ANNA

«Cos’è successo in seguito?»

«Siamo tornati a Parigi. Ho capito molto presto di avere perso la partita. Volevo rivederla. Lei mi fissava degli appuntamenti che rimandava continuamente. Mi sono messo a fantasticare sul suo H. Lo vedevo vestito di grigio, intento a suonare il violoncello in una dimora molto buia. Isolato dal mondo. È curioso, me lo figuravo nella casa dei miei nonni! Era vecchio, sì, ma nello stesso tempo molto potente, visto che aveva avuto successo là dove io avevo fallito.

«Trovavo delirante quella relazione? No, perché sua madre mi aveva fatto leggere Biglietto scaduto di Romain Gary. Avevo analizzato il romanzo in ogni singolo dettaglio, finendo per capire che quanto lei tentava di dirmi era semplicemente questo: “Non posso fare altrimenti”.

«Il risultato fu che mi trovai quasi a invidiare la loro relazione. Quell’uomo finivo per vederlo come un compagno, immagini quant’ero cavalleresco! Capivo che Marie avesse potuto innamorarsi di lui e soprattutto sino a che punto era perduta. Penso di non dirle niente di nuovo… Lei aveva una forza falsa. Una forza di superficie e un abisso interiore. Ora, c’era fra loro quella connivenza intellettuale e artistica… Credo che poi lui sia diventato uno scrittore famoso… In breve, quella connivenza faceva sì che l’aspetto fisico non fosse più importante. E poi le storie impossibili sono sempre così romantiche. In questa c’era un che di disperato che mi piaceva molto. Di nuovo, mi dicevo: “È questione di tempo”. Quella che immaginavo era la vita di lui. La sua vita senza di lei dopo. Il buco.»

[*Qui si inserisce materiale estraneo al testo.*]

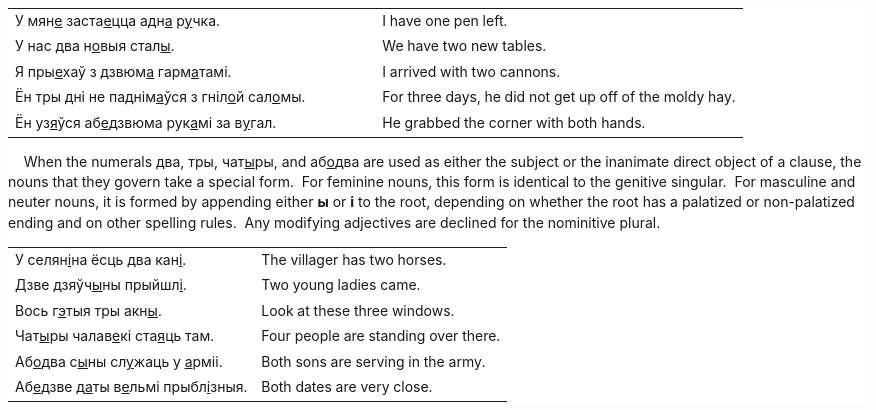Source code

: 
<table>
<colgroup>
<col style="width: 50%" />
<col style="width: 50%" />
</colgroup>
<tbody>
<tr class="odd">
<td>У мян<span style="text-decoration: underline;">е</span> заста<span style="text-decoration: underline;">е</span>цца адн<span style="text-decoration: underline;">а</span> р<span style="text-decoration: underline;">у</span>чка.</td>
<td>I have one pen left.</td>
</tr>
<tr class="even">
<td>У нас два н<span style="text-decoration: underline;">о</span>выя стал<span style="text-decoration: underline;">ы</span>.</td>
<td>We have two new tables.</td>
</tr>
<tr class="odd">
<td>Я пры<span style="text-decoration: underline;">е</span>хаў з дзвюм<span style="text-decoration: underline;">а</span> гарм<span style="text-decoration: underline;">а</span>тамі.</td>
<td>I arrived with two cannons.</td>
</tr>
<tr class="even">
<td>Ён тры дні не паднім<span style="text-decoration: underline;">а</span>ўся з гніл<span style="text-decoration: underline;">о</span>й сал<span style="text-decoration: underline;">о</span>мы.</td>
<td>For three days, he did not get up off of the moldy hay.</td>
</tr>
<tr class="odd">
<td>Ён уз<span style="text-decoration: underline;">я</span>ўся аб<span style="text-decoration: underline;">е</span>дзвюма рук<span style="text-decoration: underline;">а</span>мі за в<span style="text-decoration: underline;">у</span>гал.</td>
<td>He grabbed the corner with both hands.<br />
</td>
</tr>
</tbody>
</table>

  
  
    When the numerals два, тры,
чат<span style="text-decoration: underline;">ы</span>ры, and
аб<span style="text-decoration: underline;">о</span>два are used as
either the subject or the inanimate direct object of a clause, the nouns
that they govern take a special form.  For feminine nouns, this form is
identical to the genitive singular.  For masculine and neuter nouns, it
is formed by appending either <span style="font-weight: bold;">ы</span>
or <span style="font-weight: bold;">і</span> to the root, depending on
whether the root has a palatized or non-palatized ending and on other
spelling rules.  Any modifying adjectives are declined for the
nominitive plural.  
  

|                                                                                                                                                                                                                                     |                                      |
| ----------------------------------------------------------------------------------------------------------------------------------------------------------------------------------------------------------------------------------- | ------------------------------------ |
| У селян<span style="text-decoration: underline;">і</span>на ёсць два кан<span style="text-decoration: underline;">і</span>.                                                                                                         | The villager has two horses.         |
| Дзве дзяўч<span style="text-decoration: underline;">ы</span>ны прыйшл<span style="text-decoration: underline;">і</span>.                                                                                                            | Two young ladies came.               |
| Вось г<span style="text-decoration: underline;">э</span>тыя тры акн<span style="text-decoration: underline;">ы</span>.                                                                                                              | Look at these three windows.         |
| Чат<span style="text-decoration: underline;">ы</span>ры чалав<span style="text-decoration: underline;">е</span>кі ста<span style="text-decoration: underline;">я</span>ць там.                                                      | Four people are standing over there. |
| Аб<span style="text-decoration: underline;">о</span>два с<span style="text-decoration: underline;">ы</span>ны сл<span style="text-decoration: underline;">у</span>жаць у <span style="text-decoration: underline;">а</span>рміі.    | Both sons are serving in the army.   |
| Аб<span style="text-decoration: underline;">е</span>дзве д<span style="text-decoration: underline;">а</span>ты в<span style="text-decoration: underline;">е</span>льмі прыбл<span style="text-decoration: underline;">і</span>зныя. | Both dates are very close.           |
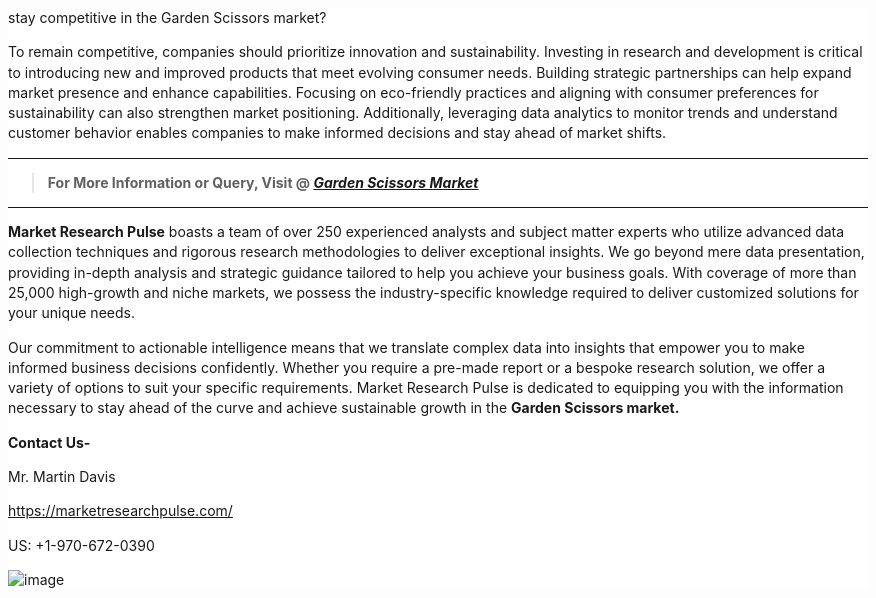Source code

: stay competitive in the Garden Scissors market?</strong></p><p>To remain competitive, companies should prioritize innovation and sustainability. Investing in research and development is critical to introducing new and improved products that meet evolving consumer needs. Building strategic partnerships can help expand market presence and enhance capabilities. Focusing on eco-friendly practices and aligning with consumer preferences for sustainability can also strengthen market positioning. Additionally, leveraging data analytics to monitor trends and understand customer behavior enables companies to make informed decisions and stay ahead of market shifts.</p><hr /><blockquote><p><strong>For More Information or Query, Visit @&nbsp;<em><a href="https://marketresearchpulse.com/report/39279/garden-scissors-market?utm_source=Linkedin&utm_medium=022">Garden Scissors Market</a></em></strong></p></blockquote><hr /><p><strong>Market Research Pulse</strong> boasts a team of over 250 experienced analysts and subject matter experts who utilize advanced data collection techniques and rigorous research methodologies to deliver exceptional insights. We go beyond mere data presentation, providing in-depth analysis and strategic guidance tailored to help you achieve your business goals. With coverage of more than 25,000 high-growth and niche markets, we possess the industry-specific knowledge required to deliver customized solutions for your unique needs.</p><p>Our commitment to actionable intelligence means that we translate complex data into insights that empower you to make informed business decisions confidently. Whether you require a pre-made report or a bespoke research solution, we offer a variety of options to suit your specific requirements. Market Research Pulse is dedicated to equipping you with the information necessary to stay ahead of the curve and achieve sustainable growth in the <strong>Garden Scissors market.</strong></p><p><strong>Contact Us-</strong></p><p>Mr. Martin Davis</p><p>https://marketresearchpulse.com/</p><p>US: +1-970-672-0390</p>
![image](https://github.com/user-attachments/assets/840ab4ee-3bbe-4184-bb50-f3cd164df731)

«Perché dice che era perduta?»

«Fra sua madre e le persone della sua età c’era un baratro. La vita le sembrava una cosa incomprensibile. Lei non era mai al suo posto, anche se aveva successo, e aveva successo perché voleva apparire perfetta. Era brillante, ma come dire a chicchessia che era perduta? Nessuno le avrebbe creduto. Era il suo dramma. Le sarebbe servito un giovane e bell’innamorato – e, mi creda, ce n’erano un bel po’ che le gironzolavano attorno, il suo carnet di ballo era sempre al completo – ma era lui e lui solo a capirla. In mezzo a quel caos indecifrabile, le diceva chi era lei. Era – scusi il brutto gioco di parole – il suo professore dell’essere. Le mostrava le pietre su cui posare il piede per attraversare il guado della vita. Per attraversarlo nel modo meno peggiore possibile grazie alla bellezza, alla musica, “l’arte che protegge dalla verità che uccide”.

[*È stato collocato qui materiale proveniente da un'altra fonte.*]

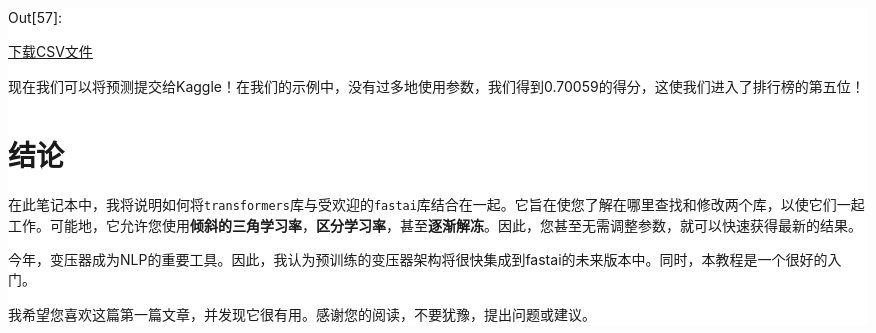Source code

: Out[57]:

[下载CSV文件](https://www.kaggleusercontent.com/kf/29225219/eyJhbGciOiJkaXIiLCJlbmMiOiJBMTI4Q0JDLUhTMjU2In0..TNdM0JsHJ7LRosHkxiyEqQ.UiPA4oGYtkl-lKB0MIYe3vL0RALRYBH4m8uGG4Cnqh_p8rmjAMKP5wouPGL50PYdfXKuy9uR0DpyRFDISjOgcT5wer2sVnPJozsZrFRMZZk13isRLh92GColPwfXnNEslVRAnpvfULX5v4R_nQE6ASHY0_9J05bsculpyo2Nxn4.pPmrfJgvhblkD7-Z_TfHrg/predictions.csv)

现在我们可以将预测提交给Kaggle！在我们的示例中，没有过多地使用参数，我们得到0.70059的得分，这使我们进入了排行榜的第五位！

# 结论

在此笔记本中，我将说明如何将`transformers`库与受欢迎的`fastai`库结合在一起。它旨在使您了解在哪里查找和修改两个库，以使它们一起工作。可能地，它允许您使用**倾斜的三角学习率**，**区分学习率**，甚至**逐渐解冻**。因此，您甚至无需调整参数，就可以快速获得最新的结果。

今年，变压器成为NLP的重要工具。因此，我认为预训练的变压器架构将很快集成到fastai的未来版本中。同时，本教程是一个很好的入门。

我希望您喜欢这篇第一篇文章，并发现它很有用。感谢您的阅读，不要犹豫，提出问题或建议。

«Rammento che per me, all’epoca, lui aveva finito per identificarsi con lo stesso Romain Gary. Ora, a ventidue anni, non ci si può battere contro Romain Gary! Avevo un bel dirmi che era vecchio e malato, che il suo biglietto era scaduto; avevo un bel ricordarmi dei pianti di Acapulco e di poter essere il cavaliere che avrebbe liberato la Bella prigioniera della Bestia… La realtà era che non avevo ancora colto quella polarità che la portava a essere tenacemente attaccata a lui e al tempo stesso, con altrettanta forza, la spingeva a lasciarlo.

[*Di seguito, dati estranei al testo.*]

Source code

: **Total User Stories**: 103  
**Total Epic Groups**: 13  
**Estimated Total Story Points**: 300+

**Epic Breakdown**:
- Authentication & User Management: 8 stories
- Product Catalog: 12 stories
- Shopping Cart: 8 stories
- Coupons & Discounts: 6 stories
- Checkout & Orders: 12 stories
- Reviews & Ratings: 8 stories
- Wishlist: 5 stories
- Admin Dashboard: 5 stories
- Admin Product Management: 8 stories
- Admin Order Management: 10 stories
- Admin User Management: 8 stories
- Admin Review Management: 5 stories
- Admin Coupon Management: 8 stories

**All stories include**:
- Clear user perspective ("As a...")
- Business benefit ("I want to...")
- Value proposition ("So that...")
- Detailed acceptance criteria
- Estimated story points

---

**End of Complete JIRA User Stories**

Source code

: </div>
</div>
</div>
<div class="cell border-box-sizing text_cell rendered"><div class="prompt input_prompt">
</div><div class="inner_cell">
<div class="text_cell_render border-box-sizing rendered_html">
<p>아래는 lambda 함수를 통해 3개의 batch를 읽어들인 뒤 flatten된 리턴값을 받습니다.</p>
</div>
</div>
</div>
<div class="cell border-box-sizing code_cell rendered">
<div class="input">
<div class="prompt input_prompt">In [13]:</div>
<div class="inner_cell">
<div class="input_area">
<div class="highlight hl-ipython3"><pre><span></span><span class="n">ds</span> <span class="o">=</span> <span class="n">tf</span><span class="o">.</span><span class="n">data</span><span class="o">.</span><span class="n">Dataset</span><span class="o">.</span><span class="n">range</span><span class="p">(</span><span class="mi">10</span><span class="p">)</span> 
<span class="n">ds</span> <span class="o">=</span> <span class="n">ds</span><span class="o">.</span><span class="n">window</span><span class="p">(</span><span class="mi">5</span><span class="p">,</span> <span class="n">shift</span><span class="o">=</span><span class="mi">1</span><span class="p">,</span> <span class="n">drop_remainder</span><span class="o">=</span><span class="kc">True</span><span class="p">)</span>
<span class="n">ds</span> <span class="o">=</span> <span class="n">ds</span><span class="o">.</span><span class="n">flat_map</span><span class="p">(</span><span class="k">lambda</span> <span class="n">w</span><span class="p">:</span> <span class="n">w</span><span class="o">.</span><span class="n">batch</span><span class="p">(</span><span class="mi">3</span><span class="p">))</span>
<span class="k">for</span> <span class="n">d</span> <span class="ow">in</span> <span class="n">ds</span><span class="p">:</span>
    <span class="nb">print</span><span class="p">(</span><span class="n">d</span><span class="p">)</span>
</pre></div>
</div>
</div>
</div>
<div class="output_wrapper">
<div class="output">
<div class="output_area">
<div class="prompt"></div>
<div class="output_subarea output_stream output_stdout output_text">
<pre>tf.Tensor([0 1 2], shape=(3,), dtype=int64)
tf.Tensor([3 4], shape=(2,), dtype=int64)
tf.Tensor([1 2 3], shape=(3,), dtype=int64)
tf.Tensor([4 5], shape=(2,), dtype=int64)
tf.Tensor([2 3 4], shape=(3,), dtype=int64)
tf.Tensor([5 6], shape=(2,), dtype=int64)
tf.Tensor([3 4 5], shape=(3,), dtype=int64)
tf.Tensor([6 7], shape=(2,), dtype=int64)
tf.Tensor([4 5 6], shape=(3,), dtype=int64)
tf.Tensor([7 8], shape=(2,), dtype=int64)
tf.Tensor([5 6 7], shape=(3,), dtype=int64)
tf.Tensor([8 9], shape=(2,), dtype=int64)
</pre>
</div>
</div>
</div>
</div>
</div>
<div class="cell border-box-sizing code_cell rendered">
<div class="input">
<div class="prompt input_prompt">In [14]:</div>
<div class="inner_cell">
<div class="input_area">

«E poi c’è un’altra questione. Gliel’ho detto, avevo ventidue anni e non mi passava neppure per la testa che a cinquant’anni avrei potuto innamorarmi di una ragazza di diciotto. Oggi sarebbe diverso. Mi sono spesso raffigurato quest’uomo, le sue lezioni, il giorno in cui lei è andata a parlargli faccia a faccia per la prima volta. Ho immaginato cosa lui deve aver provato in quel preciso istante. Dev’essere talmente inebriante veder arrivare una ragazza che ha trentadue anni meno di te… una ragazza che viene… be’… uno si domanda se non si sta sbagliando. Se ha sentito bene. Se ha capito bene. Devono essere momenti straordinari.»